◆ Problem details ◆
Would you please state how many lines in the entries contain the word "normal"? Only the number should be given.

Saved data entries:
--- START ---
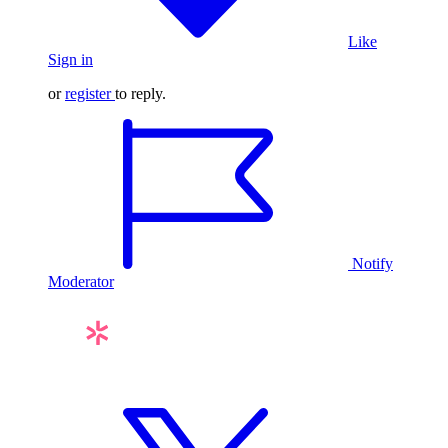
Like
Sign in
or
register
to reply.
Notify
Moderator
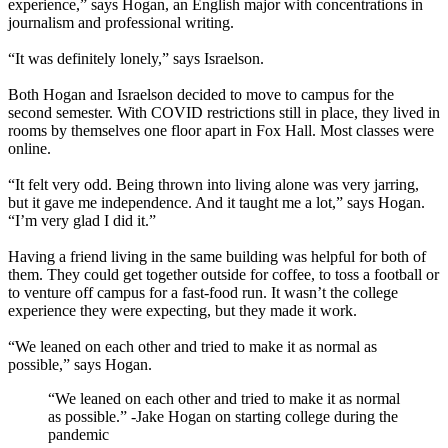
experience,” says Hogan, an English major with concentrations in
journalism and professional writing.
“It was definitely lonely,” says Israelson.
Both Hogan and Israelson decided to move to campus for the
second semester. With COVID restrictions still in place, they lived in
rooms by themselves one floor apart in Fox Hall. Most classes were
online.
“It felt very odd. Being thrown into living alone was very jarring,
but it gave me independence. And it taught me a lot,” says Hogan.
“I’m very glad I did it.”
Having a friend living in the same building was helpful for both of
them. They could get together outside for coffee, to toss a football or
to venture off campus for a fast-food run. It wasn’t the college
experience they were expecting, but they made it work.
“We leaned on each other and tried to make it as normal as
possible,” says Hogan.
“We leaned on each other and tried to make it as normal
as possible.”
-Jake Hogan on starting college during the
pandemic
--- END ---
--- START ---
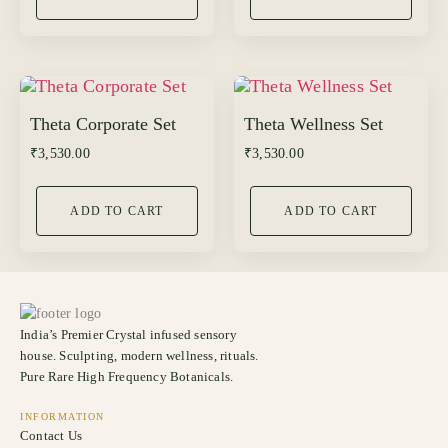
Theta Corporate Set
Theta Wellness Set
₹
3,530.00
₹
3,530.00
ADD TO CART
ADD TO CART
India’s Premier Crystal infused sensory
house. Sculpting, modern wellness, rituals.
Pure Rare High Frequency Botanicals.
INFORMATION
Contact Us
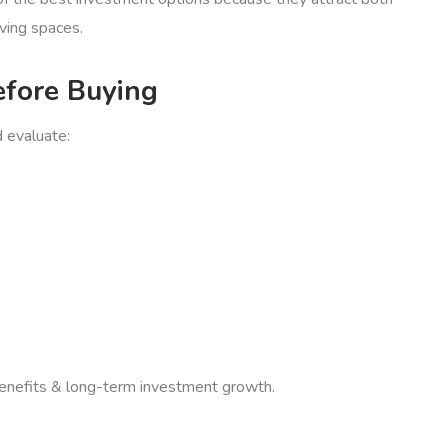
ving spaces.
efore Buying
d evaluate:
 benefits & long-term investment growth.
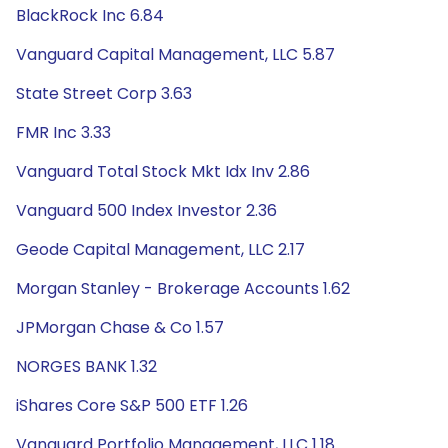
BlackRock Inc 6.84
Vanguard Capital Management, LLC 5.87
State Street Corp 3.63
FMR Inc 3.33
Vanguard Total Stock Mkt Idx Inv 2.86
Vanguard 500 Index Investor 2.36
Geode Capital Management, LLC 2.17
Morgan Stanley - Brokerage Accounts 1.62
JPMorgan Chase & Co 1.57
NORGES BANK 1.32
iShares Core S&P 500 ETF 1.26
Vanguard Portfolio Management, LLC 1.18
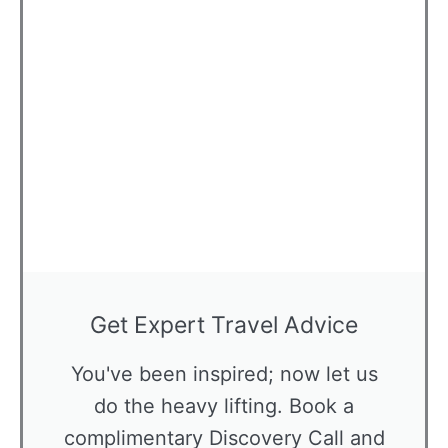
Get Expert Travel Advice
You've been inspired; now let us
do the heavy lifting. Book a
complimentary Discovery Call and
--- END ---
--- START ---
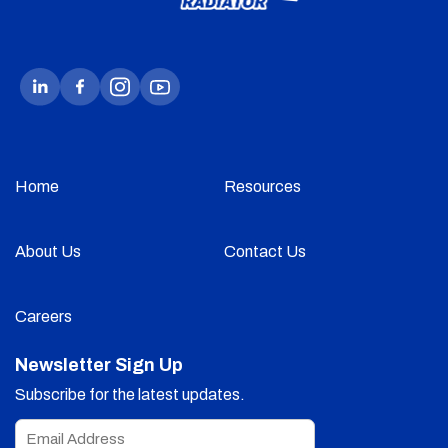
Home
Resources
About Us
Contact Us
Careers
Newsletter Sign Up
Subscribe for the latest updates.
--- END ---
◆ Exercise response ◆
2